I don't know what the FAQs say, but this is the way I would do it:

Use a temperature controlled iron with a *new* shiny tip. Use liquid
flux. I agree with Arfa that the hot air gun is not for the novice. Easy
and effective, it still requires practice, and general as well as
"application specific" precautions.

If the old IC is to be discarded, use a *very* sharp, small-nosed, *full
flush* diagonal cutter to cut the legs from the body of the IC. Then dot
each leg with flux, and pull them off the board with the soldering iron.

Wick residual solder from the pads so the new IC will sit flat.

Crank the temp up to at least 700. 800 is fine, too. Hold the IC down
with a stick, put flux on the joints, melt a little solder on the tip of
the iron, and touch to each joint.

You should be able to solder each leg in far less than one second. If
not, something is wrong with the equipment or the technique.
 
A

Arfa Daily

Jan 1, 1970
0
Smitty Two said:
I don't know what the FAQs say, but this is the way I would do it:

Use a temperature controlled iron with a *new* shiny tip. Use liquid
flux. I agree with Arfa that the hot air gun is not for the novice. Easy
and effective, it still requires practice, and general as well as
"application specific" precautions.

If the old IC is to be discarded, use a *very* sharp, small-nosed, *full
flush* diagonal cutter to cut the legs from the body of the IC. Then dot
each leg with flux, and pull them off the board with the soldering iron.

Wick residual solder from the pads so the new IC will sit flat.

Crank the temp up to at least 700. 800 is fine, too. Hold the IC down
with a stick, put flux on the joints, melt a little solder on the tip of
the iron, and touch to each joint.

You should be able to solder each leg in far less than one second. If
not, something is wrong with the equipment or the technique.
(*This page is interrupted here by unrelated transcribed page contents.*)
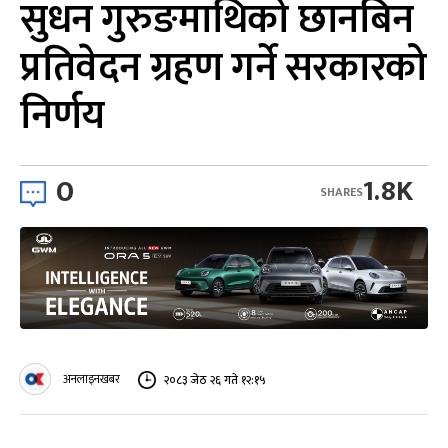
सुधन गुरुङमाथिको छानबिन
प्रतिवेदन ग्रहण गर्ने सरकारको
निर्णय
0
1.8K
SHARES
अनलाइनखबर
२०८३ जेठ २६ गते १२:१५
Hey Smitty, how's it going ?

The IC in question isn't a surface mounter - it's one of those gi-normous
output hybrids with a single line of through-the-board pins, so normal
through board removal techniques are all that's required ( after first
splatting some liquid flux on, of course ... d;~} )

Arfa
 
S

Smitty Two

Jan 1, 1970
0
Arfa Daily said:
Hey Smitty, how's it going ?

The IC in question isn't a surface mounter - it's one of those gi-normous
output hybrids with a single line of through-the-board pins, so normal
through board removal techniques are all that's required


Ah, thanks Arfa. I mis-inferred from some other response that it was a
surface mount.
 
L

Lionel

Jan 1, 1970
0
Im just asking what power soldering iron I should use for this job, is a 20w iron sufficient?
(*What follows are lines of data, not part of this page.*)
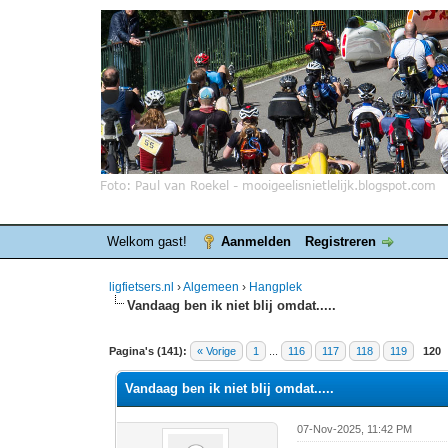
Welkom gast!
Aanmelden
Registreren
ligfietsers.nl
›
Algemeen
›
Hangplek
Vandaag ben ik niet blij omdat.....
5 stemmen - gemiddelde waardering is 4.4
1
2
3
4
5
Pagina's (141):
« Vorige
1
...
116
117
118
119
120
Vandaag ben ik niet blij omdat.....
07-Nov-2025, 11:42 PM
Not even close. If you /must/ desolder the original chip, you should
use a professional station (eg; Weller TCP) with a heavy tip. But it's
easier & quicker to snip the legs away from the body of the failed
chip & remove them one by one with an iron & a pair of tweezers.

Once you've done the above & cleaned up the holes + pads, soldering in
the new part is pretty straightforward.